◆ DATA SHOWN ◆

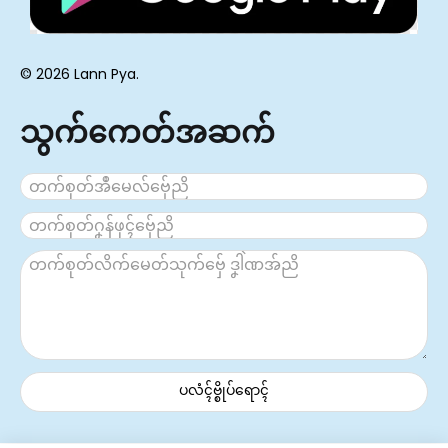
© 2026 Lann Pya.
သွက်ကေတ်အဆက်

...

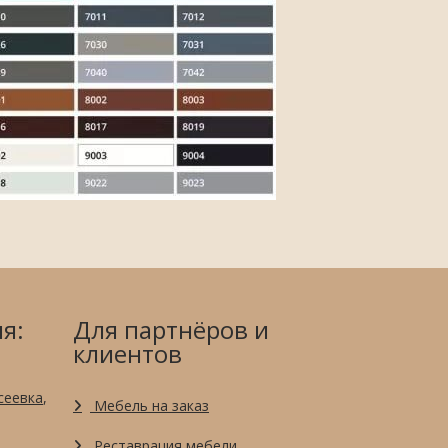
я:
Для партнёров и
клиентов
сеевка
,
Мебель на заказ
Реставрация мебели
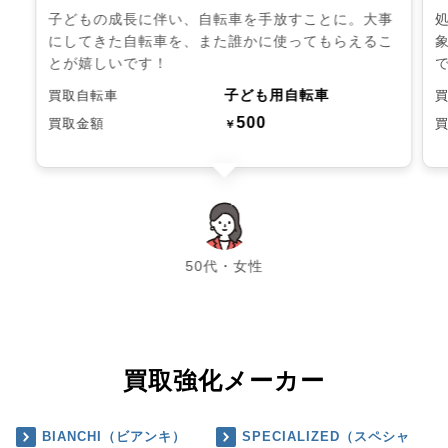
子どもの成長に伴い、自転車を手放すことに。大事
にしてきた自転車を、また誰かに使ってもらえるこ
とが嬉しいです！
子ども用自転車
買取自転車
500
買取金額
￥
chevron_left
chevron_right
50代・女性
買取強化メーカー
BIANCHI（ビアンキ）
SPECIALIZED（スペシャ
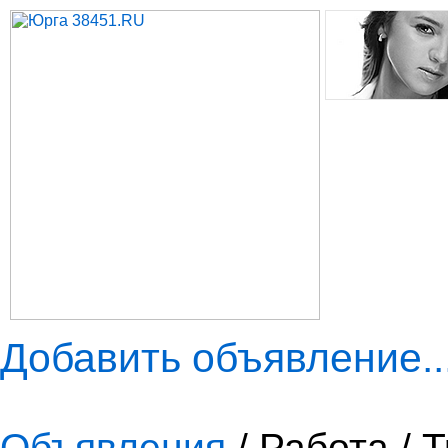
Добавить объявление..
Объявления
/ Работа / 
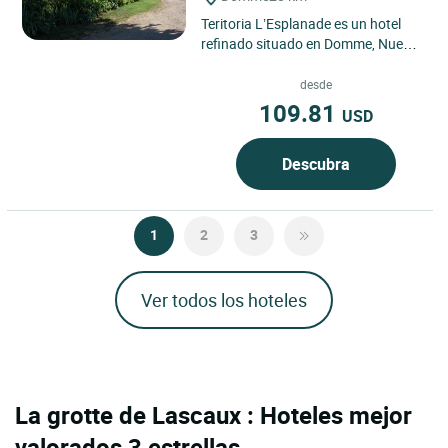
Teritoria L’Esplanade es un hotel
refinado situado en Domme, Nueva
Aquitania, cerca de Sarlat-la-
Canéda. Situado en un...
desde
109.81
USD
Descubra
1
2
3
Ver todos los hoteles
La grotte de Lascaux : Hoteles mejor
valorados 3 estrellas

◆ AIM OF THE TASK ◆
With the pictures removed, print only the lines starting at the line that has "Реставрация мебели" and ending at the line that has "refinado situado en Domme, Nueva", both ends included, exactly as they stand above.

◆ RESPONSE ◆
Реставрация мебели
子どもの成長に伴い、自転車を手放すことに。大事
にしてきた自転車を、また誰かに使ってもらえるこ
とが嬉しいです！
子ども用自転車
買取自転車
500
買取金額
￥
chevron_left
chevron_right
50代・女性
買取強化メーカー
BIANCHI（ビアンキ）
SPECIALIZED（スペシャ
Добавить объявление..
Объявления
/ Работа / 
Teritoria L’Esplanade es un hotel
refinado situado en Domme, Nueva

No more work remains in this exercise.